March 2004 - Posts

Do I need SAX for .NET? (or does straight Java ports to C# make sense?)

Note: this entry has moved.

After reading Oleg's post about an upcoming SAX.NET implementation, and while I still look forward to the other XML fellow developer working on that, I got certainly excited and run to download and have a look at it. I was dissapointed, I must say.

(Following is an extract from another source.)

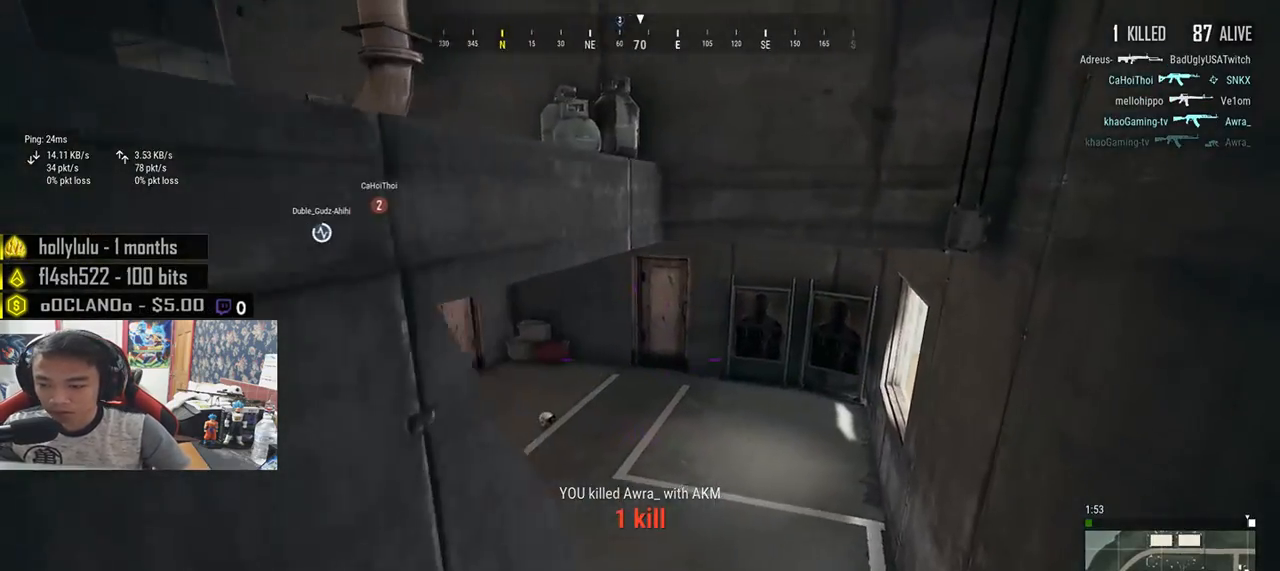
{"keys": ["a", "r"], "mouse": [], "events": [[83, "d", "up"], [200, "a", "down"], [233, "w", "up"], [317, "r", "down"], [383, "r", "up"], [433, "r", "down"]]}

When I see a project implementing a class called XmlNamespaces containing methods such as AddMapping, GetPrefixMapping, PushScope and PopScope (among others), which do exactly the same as the System.Xml.XmlNamespaceManager with its AddNamespace, LookupNamespace, LookupPrefix, PushScope and PopScope, I start wondering whether straight ports of other platform libraries really does make sense in .NET. The mismatch doesn't end there:

  • There's IAttributes AND IAttributes2, and the corresponding implementations called AttributesImpl and AttributesImpl2 (?!?!). Multiply that by ILocator, IEntityResolver and so on. This is the first port and there's already interface versioning problems?
  • There's an IXMLReader (note the casing) class with an EntityResolver property which doesn't try to take advantage of .NET XmlResolver class, instead reinventing it through the IEntityResolver interface
  • All the GetFeature/SetFeature/IProperty baggage that only makes sense when multiple XML parsers are available and with varying features support (which judging from the silence of death to my request for support to such scenarios isn't going to happen at all in .NET)
  • Non-standard delegate such as OnPropertyChange(IProperty property, object newValue) - in .NET world it would have been OnPropertyChange(object sender, ProperyChangeEventArgs e).
  • Trivial things such as: public static string GetString(RsId id) { string name = Enum.GetName(typeof(RsId), id); return rm.GetString(name); // Should have been: // return rm.GetString(id.ToString()); }

I think copying Java projects over to .NET is not always a good idea, specially if done by people who doesn't work with C# and .NET on a daily basis. Examples of well done ports are NUnit and Log4Net, for example. Note, however, that it wasn't until v2 that NUnit started using .NET-isms as custom Attributes.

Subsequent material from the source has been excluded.